What you have to do -> Reproduce the text from all entries, substituting "noodles" for every occurrence of "ramen" and changing nothing else. Omit the pictures from your output.

####################

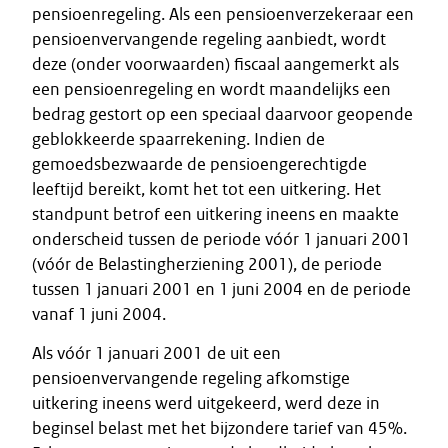
pensioenregeling. Als een pensioenverzekeraar een
pensioenvervangende regeling aanbiedt, wordt
deze (onder voorwaarden) fiscaal aangemerkt als
een pensioenregeling en wordt maandelijks een
bedrag gestort op een speciaal daarvoor geopende
geblokkeerde spaarrekening. Indien de
gemoedsbezwaarde de pensioengerechtigde
leeftijd bereikt, komt het tot een uitkering. Het
standpunt betrof een uitkering ineens en maakte
onderscheid tussen de periode vóór 1 januari 2001
(vóór de Belastingherziening 2001), de periode
tussen 1 januari 2001 en 1 juni 2004 en de periode
vanaf 1 juni 2004.
Als vóór 1 januari 2001 de uit een
pensioenvervangende regeling afkomstige
uitkering ineens werd uitgekeerd, werd deze in
beginsel belast met het bijzondere tarief van 45%.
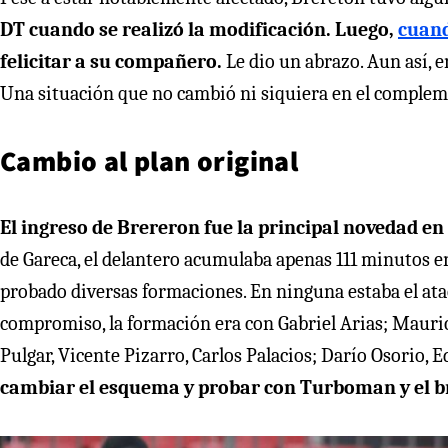
DT cuando se realizó la modificación. Luego,
cuand
felicitar a su compañero.
Le dio un abrazo. Aun así, e
Una situación que no cambió ni siquiera en el complem
Cambio al plan original
El ingreso de Brereron fue la principal novedad en
de Gareca, el delantero acumulaba apenas 111 minutos en
probado diversas formaciones. En ninguna estaba el atac
compromiso, la formación era con Gabriel Arias; Maurici
Pulgar, Vicente Pizarro, Carlos Palacios; Darío Osorio, 
cambiar el esquema y probar con Turboman y el b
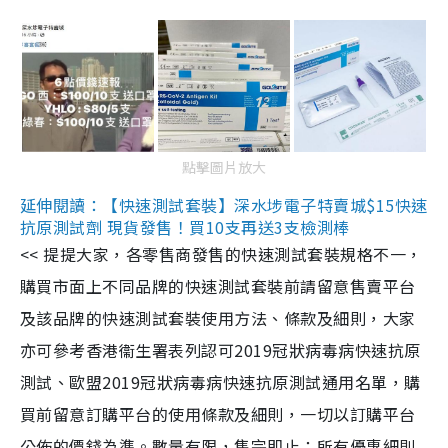
點擊圖片放大
延伸閱讀：【快速測試套裝】深水埗電子特賣城$15快速
抗原測試劑 現貨發售！買10支再送3支檢測棒
<< 提提大家，各零售商發售的快速測試套裝規格不一，
購買市面上不同品牌的快速測試套裝前請留意售賣平台
及該品牌的快速測試套裝使用方法、條款及細則，大家
亦可參考香港衞生署表列認可2019冠狀病毒病快速抗原
測試、歐盟2019冠狀病毒病快速抗原測試通用名單，購
買前留意訂購平台的使用條款及細則，一切以訂購平台
公佈的價錢為準。數量有限，售完即止；所有優惠細則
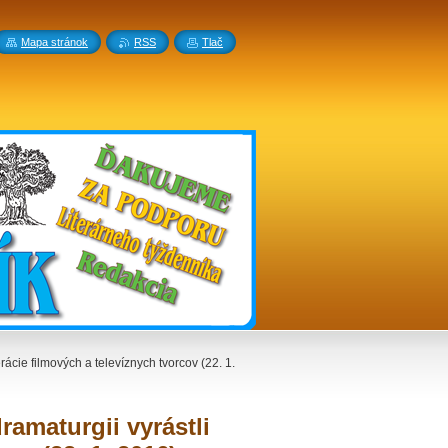
Mapa stránok
RSS
Tlač
ácie filmových a televíznych tvorcov (22. 1.
amaturgii vyrástli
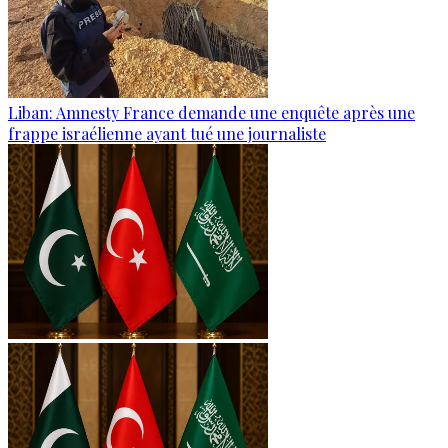
Liban: Amnesty France demande une enquête après une
frappe israélienne ayant tué une journaliste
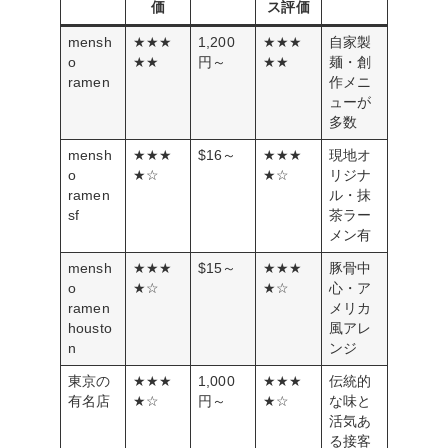
価
ス評価
mensh
★★★
1,200
★★★
自家製
o
★★
円～
★★
麺・創
ramen
作メニ
ューが
多数
mensh
★★★
$16～
★★★
現地オ
o
★☆
★☆
リジナ
ramen
ル・抹
sf
茶ラー
メン有
mensh
★★★
$15～
★★★
豚骨中
o
★☆
★☆
心・ア
ramen
メリカ
housto
風アレ
n
ンジ
東京の
★★★
1,000
★★★
伝統的
有名店
★☆
円～
★☆
な味と
活気あ
る接客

####################

Expected answer ->
pensioenregeling. Als een pensioenverzekeraar een
pensioenvervangende regeling aanbiedt, wordt
deze (onder voorwaarden) fiscaal aangemerkt als
een pensioenregeling en wordt maandelijks een
bedrag gestort op een speciaal daarvoor geopende
geblokkeerde spaarrekening. Indien de
gemoedsbezwaarde de pensioengerechtigde
leeftijd bereikt, komt het tot een uitkering. Het
standpunt betrof een uitkering ineens en maakte
onderscheid tussen de periode vóór 1 januari 2001
(vóór de Belastingherziening 2001), de periode
tussen 1 januari 2001 en 1 juni 2004 en de periode
vanaf 1 juni 2004.
Als vóór 1 januari 2001 de uit een
pensioenvervangende regeling afkomstige
uitkering ineens werd uitgekeerd, werd deze in
beginsel belast met het bijzondere tarief van 45%.
DT cuando se realizó la modificación. Luego,
cuand
felicitar a su compañero.
Le dio un abrazo. Aun así, e
Una situación que no cambió ni siquiera en el complem
Cambio al plan original
El ingreso de Brereron fue la principal novedad en
de Gareca, el delantero acumulaba apenas 111 minutos en
probado diversas formaciones. En ninguna estaba el atac
compromiso, la formación era con Gabriel Arias; Maurici
Pulgar, Vicente Pizarro, Carlos Palacios; Darío Osorio, 
cambiar el esquema y probar con Turboman y el b
點擊圖片放大
延伸閱讀：【快速測試套裝】深水埗電子特賣城$15快速
抗原測試劑 現貨發售！買10支再送3支檢測棒
<< 提提大家，各零售商發售的快速測試套裝規格不一，
購買市面上不同品牌的快速測試套裝前請留意售賣平台
及該品牌的快速測試套裝使用方法、條款及細則，大家
亦可參考香港衞生署表列認可2019冠狀病毒病快速抗原
測試、歐盟2019冠狀病毒病快速抗原測試通用名單，購
買前留意訂購平台的使用條款及細則，一切以訂購平台
公佈的價錢為準。數量有限，售完即止；所有優惠細則
Mapa stránok
RSS
Tlač
ácie filmových a televíznych tvorcov (22. 1.
amaturgii vyrástli
Liban: Amnesty France demande une enquête après une
frappe israélienne ayant tué une journaliste
価
ス評価
mensh
★★★
1,200
★★★
自家製
o
★★
円～
★★
麺・創
noodles
作メニ
ューが
多数
mensh
★★★
$16～
★★★
現地オ
o
★☆
★☆
リジナ
noodles
ル・抹
sf
茶ラー
メン有
mensh
★★★
$15～
★★★
豚骨中
o
★☆
★☆
心・ア
noodles
メリカ
housto
風アレ
n
ンジ
東京の
★★★
1,000
★★★
伝統的
有名店
★☆
円～
★☆
な味と
活気あ
る接客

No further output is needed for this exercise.